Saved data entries

---

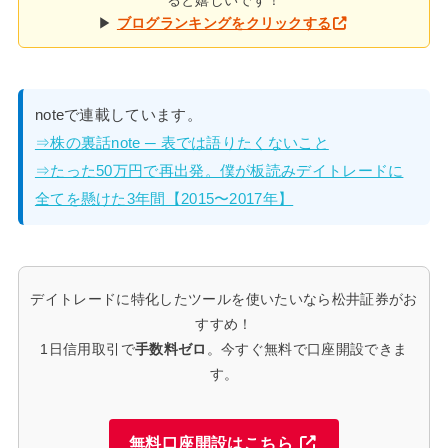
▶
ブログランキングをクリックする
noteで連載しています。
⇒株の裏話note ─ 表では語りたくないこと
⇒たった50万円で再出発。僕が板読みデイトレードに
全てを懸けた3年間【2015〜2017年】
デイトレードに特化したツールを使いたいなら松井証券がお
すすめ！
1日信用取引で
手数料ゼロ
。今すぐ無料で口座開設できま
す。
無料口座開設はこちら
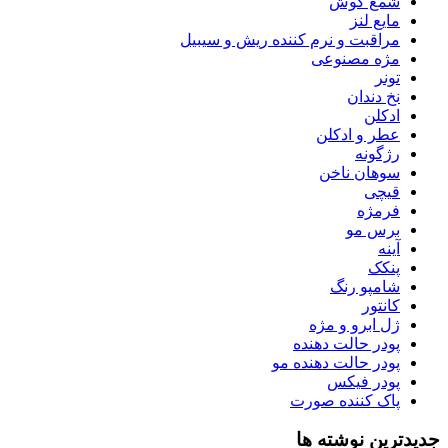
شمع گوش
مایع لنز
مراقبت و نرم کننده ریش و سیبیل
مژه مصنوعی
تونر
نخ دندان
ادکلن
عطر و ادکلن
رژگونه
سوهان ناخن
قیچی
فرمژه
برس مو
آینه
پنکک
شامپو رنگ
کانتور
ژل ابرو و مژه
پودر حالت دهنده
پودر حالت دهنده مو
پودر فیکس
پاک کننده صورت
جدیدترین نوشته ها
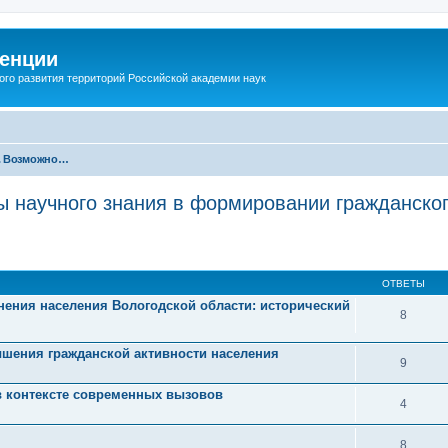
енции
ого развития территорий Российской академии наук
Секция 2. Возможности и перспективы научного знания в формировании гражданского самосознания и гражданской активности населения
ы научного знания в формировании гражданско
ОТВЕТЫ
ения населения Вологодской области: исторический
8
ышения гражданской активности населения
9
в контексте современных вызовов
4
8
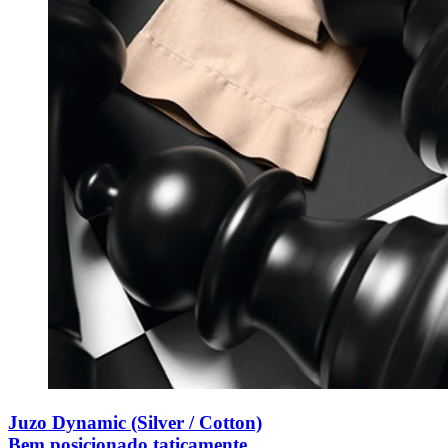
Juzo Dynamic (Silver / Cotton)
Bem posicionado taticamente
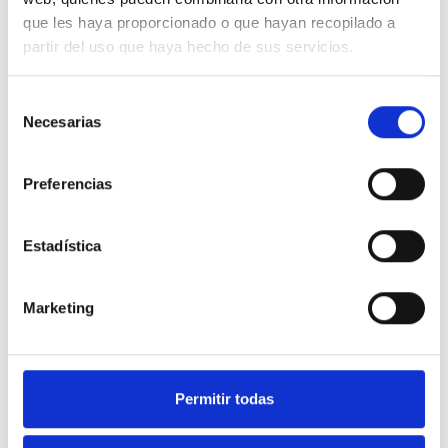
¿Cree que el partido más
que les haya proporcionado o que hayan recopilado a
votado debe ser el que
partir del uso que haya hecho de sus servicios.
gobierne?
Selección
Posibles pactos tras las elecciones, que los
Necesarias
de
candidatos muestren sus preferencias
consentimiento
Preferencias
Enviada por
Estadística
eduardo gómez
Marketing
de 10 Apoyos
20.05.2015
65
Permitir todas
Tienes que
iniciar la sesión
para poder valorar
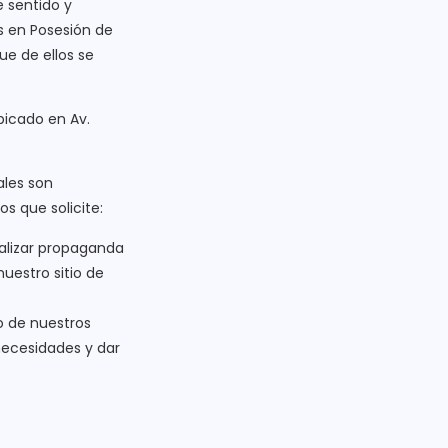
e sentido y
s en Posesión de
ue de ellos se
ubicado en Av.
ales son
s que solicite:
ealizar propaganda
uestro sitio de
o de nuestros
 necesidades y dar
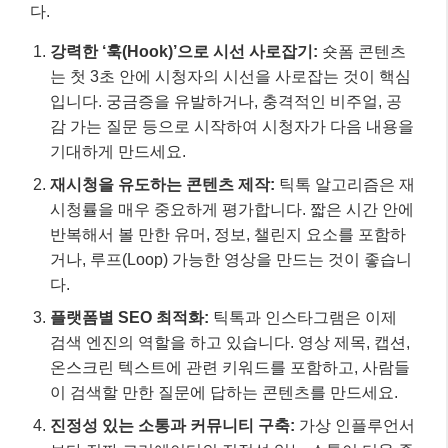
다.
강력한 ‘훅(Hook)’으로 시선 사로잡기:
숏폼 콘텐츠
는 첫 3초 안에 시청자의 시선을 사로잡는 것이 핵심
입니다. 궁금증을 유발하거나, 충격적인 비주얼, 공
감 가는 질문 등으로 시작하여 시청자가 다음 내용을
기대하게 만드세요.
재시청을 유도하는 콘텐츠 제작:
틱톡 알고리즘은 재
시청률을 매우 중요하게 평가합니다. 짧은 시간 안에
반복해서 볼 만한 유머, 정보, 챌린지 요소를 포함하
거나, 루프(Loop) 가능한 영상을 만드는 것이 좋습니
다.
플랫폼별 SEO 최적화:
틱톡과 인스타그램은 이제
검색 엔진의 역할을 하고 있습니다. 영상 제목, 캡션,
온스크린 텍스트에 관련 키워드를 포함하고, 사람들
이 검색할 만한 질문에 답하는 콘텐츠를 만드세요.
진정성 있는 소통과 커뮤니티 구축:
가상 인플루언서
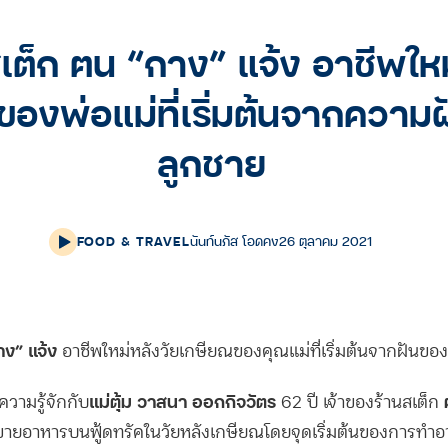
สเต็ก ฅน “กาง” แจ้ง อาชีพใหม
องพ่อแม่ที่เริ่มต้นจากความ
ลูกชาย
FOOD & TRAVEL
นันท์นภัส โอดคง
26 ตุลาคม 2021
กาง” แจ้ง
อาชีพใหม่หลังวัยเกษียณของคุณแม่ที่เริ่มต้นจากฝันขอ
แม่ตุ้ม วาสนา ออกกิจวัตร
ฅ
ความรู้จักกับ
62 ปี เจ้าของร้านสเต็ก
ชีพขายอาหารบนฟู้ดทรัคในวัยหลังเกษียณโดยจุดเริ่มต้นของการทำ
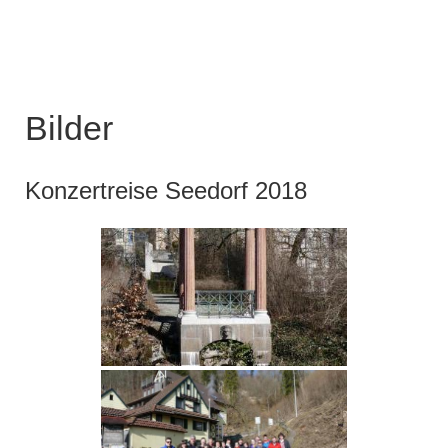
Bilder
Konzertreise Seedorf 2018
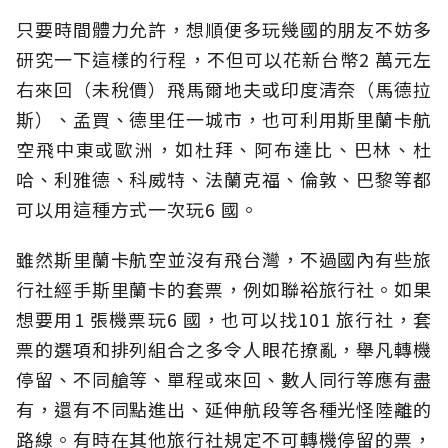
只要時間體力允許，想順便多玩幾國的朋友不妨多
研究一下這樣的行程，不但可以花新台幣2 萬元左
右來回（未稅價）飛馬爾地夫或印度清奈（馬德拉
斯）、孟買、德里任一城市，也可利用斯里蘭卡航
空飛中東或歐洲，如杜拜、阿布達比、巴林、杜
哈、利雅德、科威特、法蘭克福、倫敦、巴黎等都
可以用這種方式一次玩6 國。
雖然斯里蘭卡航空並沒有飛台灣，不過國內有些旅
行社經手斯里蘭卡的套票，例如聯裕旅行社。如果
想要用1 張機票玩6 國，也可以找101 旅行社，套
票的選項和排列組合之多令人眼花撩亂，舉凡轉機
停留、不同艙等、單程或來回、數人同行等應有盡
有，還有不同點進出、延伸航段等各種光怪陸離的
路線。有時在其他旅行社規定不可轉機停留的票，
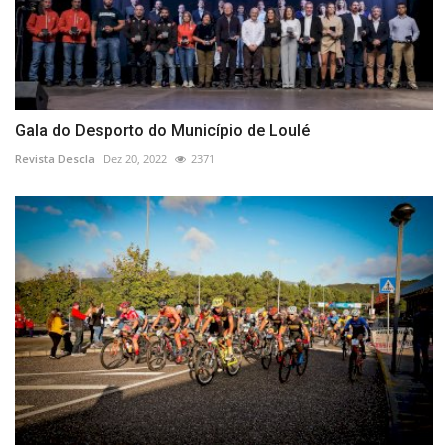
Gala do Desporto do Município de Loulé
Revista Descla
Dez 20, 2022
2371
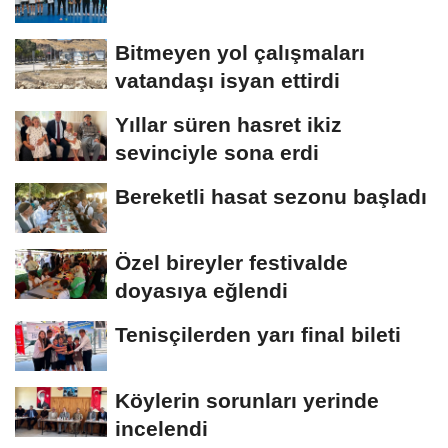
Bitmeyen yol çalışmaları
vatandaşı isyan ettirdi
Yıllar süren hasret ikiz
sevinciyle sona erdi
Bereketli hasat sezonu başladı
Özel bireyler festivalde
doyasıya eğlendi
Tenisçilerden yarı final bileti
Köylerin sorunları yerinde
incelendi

---

What this task involves
Take only the lines above from the one that has "デイトレードに特化したツールを使いたいなら松井証券がお" through the one that has "停留、不同艙等、單程或來回、數人同行等應有盡" and reproduce them exactly, omitting any pictures.

Exercise solution
デイトレードに特化したツールを使いたいなら松井証券がお
すすめ！
1日信用取引で
手数料ゼロ
。今すぐ無料で口座開設できま
す。
無料口座開設はこちら
شمع گوش
مایع لنز
مراقبت و نرم کننده ریش و سیبیل
مژه مصنوعی
تونر
نخ دندان
ادکلن
عطر و ادکلن
رژگونه
سوهان ناخن
قیچی
فرمژه
برس مو
آینه
پنکک
شامپو رنگ
کانتور
ژل ابرو و مژه
پودر حالت دهنده
پودر حالت دهنده مو
پودر فیکس
پاک کننده صورت
جدیدترین نوشته ها
енции
ого развития территорий Российской академии наук
Секция 2. Возможности и перспективы научного знания в формировании гражданского самосознания и гражданской активности населения
ы научного знания в формировании гражданско
ОТВЕТЫ
ения населения Вологодской области: исторический
8
ышения гражданской активности населения
9
в контексте современных вызовов
4
8
Juzo Dynamic (Silver / Cotton)
Bem posicionado taticamente
¿Cree que el partido más
que les haya proporcionado o que hayan recopilado a
votado debe ser el que
partir del uso que haya hecho de sus servicios.
gobierne?
Selección
Posibles pactos tras las elecciones, que los
Necesarias
de
candidatos muestren sus preferencias
consentimiento
Preferencias
Enviada por
Estadística
eduardo gómez
Marketing
de 10 Apoyos
20.05.2015
65
Permitir todas
Tienes que
iniciar la sesión
para poder valorar
e sentido y
s en Posesión de
ue de ellos se
ubicado en Av.
ales son
s que solicite:
ealizar propaganda
uestro sitio de
o de nuestros
 necesidades y dar
다.
강력한 ‘훅(Hook)’으로 시선 사로잡기:
숏폼 콘텐츠
는 첫 3초 안에 시청자의 시선을 사로잡는 것이 핵심
입니다. 궁금증을 유발하거나, 충격적인 비주얼, 공
감 가는 질문 등으로 시작하여 시청자가 다음 내용을
기대하게 만드세요.
재시청을 유도하는 콘텐츠 제작:
틱톡 알고리즘은 재
시청률을 매우 중요하게 평가합니다. 짧은 시간 안에
반복해서 볼 만한 유머, 정보, 챌린지 요소를 포함하
거나, 루프(Loop) 가능한 영상을 만드는 것이 좋습니
다.
플랫폼별 SEO 최적화:
틱톡과 인스타그램은 이제
검색 엔진의 역할을 하고 있습니다. 영상 제목, 캡션,
온스크린 텍스트에 관련 키워드를 포함하고, 사람들
이 검색할 만한 질문에 답하는 콘텐츠를 만드세요.
진정성 있는 소통과 커뮤니티 구축:
가상 인플루언서
สเต็ก ฅน “กาง” แจ้ง อาชีพใหม
องพ่อแม่ที่เริ่มต้นจากความ
ลูกชาย
FOOD & TRAVEL
นันท์นภัส โอดคง
26 ตุลาคม 2021
กาง” แจ้ง
อาชีพใหม่หลังวัยเกษียณของคุณแม่ที่เริ่มต้นจากฝันขอ
แม่ตุ้ม วาสนา ออกกิจวัตร
ฅ
ความรู้จักกับ
62 ปี เจ้าของร้านสเต็ก
ชีพขายอาหารบนฟู้ดทรัคในวัยหลังเกษียณโดยจุดเริ่มต้นของการทำ
Bilder
Konzertreise Seedorf 2018
只要時間體力允許，想順便多玩幾國的朋友不妨多
研究一下這樣的行程，不但可以花新台幣2 萬元左
右來回（未稅價）飛馬爾地夫或印度清奈（馬德拉
斯）、孟買、德里任一城市，也可利用斯里蘭卡航
空飛中東或歐洲，如杜拜、阿布達比、巴林、杜
哈、利雅德、科威特、法蘭克福、倫敦、巴黎等都
可以用這種方式一次玩6 國。
雖然斯里蘭卡航空並沒有飛台灣，不過國內有些旅
行社經手斯里蘭卡的套票，例如聯裕旅行社。如果
想要用1 張機票玩6 國，也可以找101 旅行社，套
票的選項和排列組合之多令人眼花撩亂，舉凡轉機
停留、不同艙等、單程或來回、數人同行等應有盡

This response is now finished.